I use git for all my projects, because of how easy it is to deploy new versions & because of how easy it is to maintain two (or more) different versions of one project. I'll be talking a little bit about that second feature in this post.
I typically separate my projects into two branches:
I don't make any actual commits to the Master branch. All of my work is done within the development branch, and I merge the development branch into the Master branch when I'm ready to deploy a release. Sometimes I'll work so much on the development branch that I'll forget all the changes that I've made since the last merge. If that happens, I turn to SourceTree so that I can view the differences between the last merge and the merge I'm about to complete. To do that, I open the repository in SourceTree (free in the Mac App Store) and click on a branch:
Select A Branch
This displays all of the commits for all branches in the top middle window pane. You can kind of see the dev branch in the screen shot above, which is in blue.

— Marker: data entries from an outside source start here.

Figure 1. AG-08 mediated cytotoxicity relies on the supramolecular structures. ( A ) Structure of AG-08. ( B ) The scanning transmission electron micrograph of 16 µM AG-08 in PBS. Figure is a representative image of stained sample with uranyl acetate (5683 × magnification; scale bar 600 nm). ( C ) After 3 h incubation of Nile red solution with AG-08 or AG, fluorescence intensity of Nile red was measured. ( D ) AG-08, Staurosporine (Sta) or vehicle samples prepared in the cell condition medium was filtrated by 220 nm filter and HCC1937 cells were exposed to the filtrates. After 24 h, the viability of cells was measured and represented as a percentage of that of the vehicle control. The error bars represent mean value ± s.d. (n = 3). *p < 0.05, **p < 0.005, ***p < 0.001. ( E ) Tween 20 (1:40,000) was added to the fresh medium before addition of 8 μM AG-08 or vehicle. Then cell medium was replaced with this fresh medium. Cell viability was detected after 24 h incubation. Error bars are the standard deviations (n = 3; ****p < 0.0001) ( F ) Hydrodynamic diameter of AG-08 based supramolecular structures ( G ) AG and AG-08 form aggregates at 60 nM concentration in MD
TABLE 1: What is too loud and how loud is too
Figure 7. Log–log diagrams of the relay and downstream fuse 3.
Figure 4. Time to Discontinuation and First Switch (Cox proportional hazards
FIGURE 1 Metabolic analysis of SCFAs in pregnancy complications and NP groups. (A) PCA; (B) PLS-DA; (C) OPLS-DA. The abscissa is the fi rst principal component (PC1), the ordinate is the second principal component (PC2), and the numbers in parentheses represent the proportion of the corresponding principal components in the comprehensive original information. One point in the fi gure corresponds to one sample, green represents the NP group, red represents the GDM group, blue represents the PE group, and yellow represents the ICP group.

When I scroll down through the list of commits, I eventually come to the last time that I merged the development branch into the Master branch. This is the last "release version" of the project & I select this entry by clicking it:
Select the previous merge
Then I scroll all the way back up to the top of the list of commits. I ⌘-click (command-click ... pretzel-click ... however you refer to it) the very latest commit. This displays, in the bottom left window pane, a list of files that were changed between the last merge and the latest commit. I click through each file, which displays the line-by-line changes in the bottom right window pane, double checking all the changes in order to remind myself of everything I've done. This helps me remember whether I've made any drastic changes that will require further action surrounding deployment.
After I'm comfortable with the changes that will go through, I go back to the GitHub Mac App. I'm much more comfortable doing the actual git work with this app, because of how simple it is. I don't have a very in-depth knowledge of git, and the GitHub App really keeps me from being able to do much harm.